Das Schlimmste ist aber, dass sie sich natürlich auch inhaltlich abhängig machen, weil Medien und Journalisten ihre Angebote auf den Plattformen an die Aufmerksamkeitsökonomie der Plattform anpassen müssen. Das kann man übrigens wissenschaftlich sehr schön belegen, wenn man zum Beispiel vergleicht, wie dieselben Nachrichten von einer Redaktion aussehen, wenn sie auf der eigenen Domain gezeigt und wenn sie auf Social Media eingespielt werden. Da merken wir wissenschaftlich nachweisbar eine Art Click-Baitisierung. Der Journalismus ist dann nicht mehr unabhängig.
Wir sind hier auf dem International Journalism Festival in Perugia. Das wird zum Beispiel auch von Google gesponsert. Was sagen Sie dazu? Ist das eine Fortführung dieses Problems?
Ich kann nur sagen, überall wo ich hingehe, sind die Tech-Konzerne beteiligt. Das muss auch nicht immer gut gehen. Hier war mein Auftritt offenbar möglich. Andere Veranstalter, die von Tech-Konzernen gesponsert wurden, haben auch schon Ärger bekommen, wenn sie mich auf die Tagesordnung gesetzt haben.
Mit weiter wachsender Macht der Tech-Konzerne ist es vielleicht schon in zwei Jahren gar nicht mehr möglich für mich, hier einen Vortrag zu halten. Wer weiß das. Deshalb müssen wir jetzt aktiv werden, sonst holt uns dieses Problem ein.
Wie viele Jahre haben wir noch, um zu reagieren? Wirklich nur fünf, wie Sie im Vortrag erwähnt haben?

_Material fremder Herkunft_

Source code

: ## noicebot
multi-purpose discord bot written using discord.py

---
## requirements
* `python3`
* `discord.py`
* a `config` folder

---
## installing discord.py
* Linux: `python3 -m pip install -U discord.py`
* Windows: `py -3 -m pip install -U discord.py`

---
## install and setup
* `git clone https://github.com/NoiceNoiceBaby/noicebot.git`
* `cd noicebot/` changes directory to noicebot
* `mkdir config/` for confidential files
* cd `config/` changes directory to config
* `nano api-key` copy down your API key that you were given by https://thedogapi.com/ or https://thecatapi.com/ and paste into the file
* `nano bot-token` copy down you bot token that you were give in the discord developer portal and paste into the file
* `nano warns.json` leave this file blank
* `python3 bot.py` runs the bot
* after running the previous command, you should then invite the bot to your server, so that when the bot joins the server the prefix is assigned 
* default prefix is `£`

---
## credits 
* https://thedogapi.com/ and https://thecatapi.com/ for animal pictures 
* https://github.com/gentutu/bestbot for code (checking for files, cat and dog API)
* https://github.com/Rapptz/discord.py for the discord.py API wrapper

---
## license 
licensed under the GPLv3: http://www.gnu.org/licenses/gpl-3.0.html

Meine Perspektive für die Zukunft ist rabenschwarz. Deshalb würde ich jetzt sagen, wahrscheinlich geht es sogar noch schneller. Wir erleben jetzt eine Beschleunigung durch Trump. Die Trump-Regierung hat sich mit den Tech-Plattformen synchronisiert und ist mit den europäischen rechtspopulistischen Gruppierungen intensiv im Austausch. Seit letzter Woche ist nach den Umfragen in Deutschland die AfD die stärkste Partei. Das wird alles nicht mehr lange dauern.
Martin Andree, Medienwissenschaftler und Gründer von AMP Digital Ventures, lehrt an der Uni Köln. Sein bekanntestes Werk ist der Atlas der digitalen Welt. Darin hat er mit einem Kollegen gemeinsam erstmals die Monopolbildung im Internet durch Realnutzungsmessung empirisch dokumentiert. 2023 hat Andree das Buch „Big Tech muss weg“ veröffentlicht.
Disclaimer: Dieses Interview ist am International Journalism Festival in Perugia entstanden. Die Reise dorthin wurde ermöglicht vom FJUM und der Wirtschaftsagentur Wien.